United colors of crime, superbe !

Richard Morgièvre est un mec que j’aime bien. Quand je publiais des livres, on était dans la même écurie. C’est un homme plein de charme, de gentillesse, d’empathie. Toutes les nanas de l’éditions — et les autres —  tombaient amoureuses de lui. Cependant, à part Un petit homme de dos, très beau livre sur son père, et quelques rares autres, ses livres me paraissaient assez hermétiques, zarbi, trash. Aujourd’hui, il reconnaît lui-même que ce n’était pas très lisible. Je pense à celui sans ponctuation  (et dont Djian va reproduire le système à la rentrée). Donc ça, l’expérimental, le torturé, le cérébral, c’est fait.
Ce qui n’était pas fait, c’était une grande fresque, comme on dit, qui nous laisse exsangues et orphelins,  une fois le dernier paragraphe avalé tout rond. Une véritable épopée que cet United colors of crime qui se déroule dans le rugueux grand ouest (ou middle) américain, enfer rugueux où les bons et les méchants se catapultent inexorablement en  d’infernales tribulations tendance sanglante.
Le héros s’appelle Chaim Chlebeck, c’est un Polak qui a volé l’identité d’un combattant mort près de lui, en 44. Se refaire une virginité, c’est partir là-bas, où l’herbe, comme le dollar, est plus verte. Petit détour par la grosse pomme, en plein coeur de la mafia dont il devient un électron. Pas pour longtemps car prendre l’oseille et se tirer, c’est garder l’épée de Damoclès au-dessus du scalp. Il se fait rattraper par des tueurs, est laissé pour mort et s’éveille sous les soins méticuleux d’une Indienne borgne et énergique mariée à un vieux type cool, ex-espion des Allemands. Il est en charpie, sa jolie gueule d’amour devient gueule de casting, il ne rêve que d’une chose : prendre l’Indienne et se tirer avec le pèze planqué, là-bas au Mexique. Mais c’est sans compter sur les aléas d’une vie pleine de trous, de trompe-la- mort, de feu et pétards en tout genre, des blessures chelou, de petits loups recueillis puis tirés comme des lapins, de contrats sur sa tête, de cow-boys qui vouent une haine puante aux blancs qui couchent avec des squaws. Et de vieilles caisses américaines pus ou moins rutilantes, explosives, décaties.
C’est sans compter surtout sans ce talent inédit de Richard Morgièvre qui nous installe devant l’écran de ce western cahotique, caillouteux, cailleratesque, karchérique, qui prend aux tripes, au coeur et au crâne.

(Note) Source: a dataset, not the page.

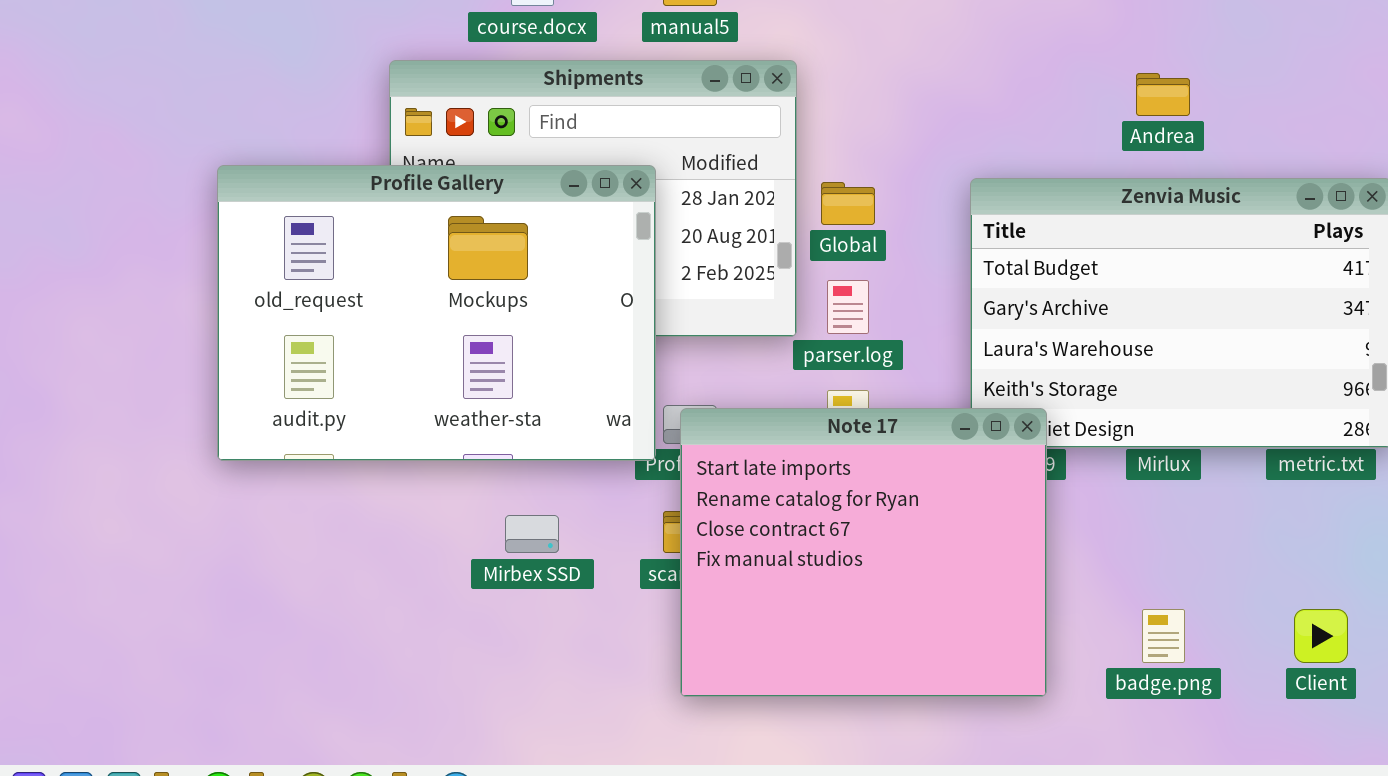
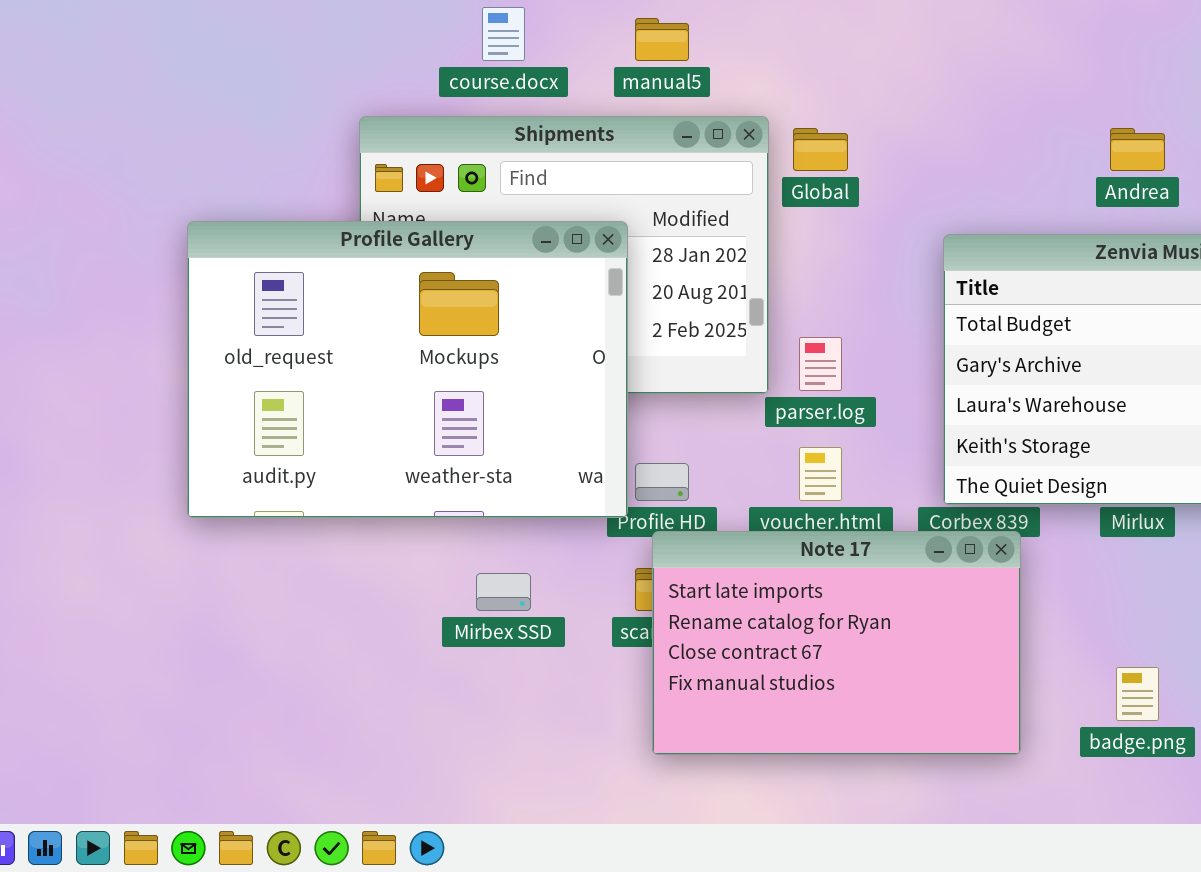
Global: [821,182,875,225] -> [793,128,848,171], moved
Note 17: [680,408,1047,697] -> [652,531,1021,755], resized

C’est comme je vous le dis ! C’est sensass, vraiment, et Dallas, l’Indienne borgne, on a envie d’être elle pour être aimée comme ça. Et réciproquement quand on est un homme, me souffle ma part masculine. Car mon cerveau respecte parfois la parité.

United of Crime de Richard Morgièvre , 2012, aux Editions Montparnasse.  320 pages joliment imprimées.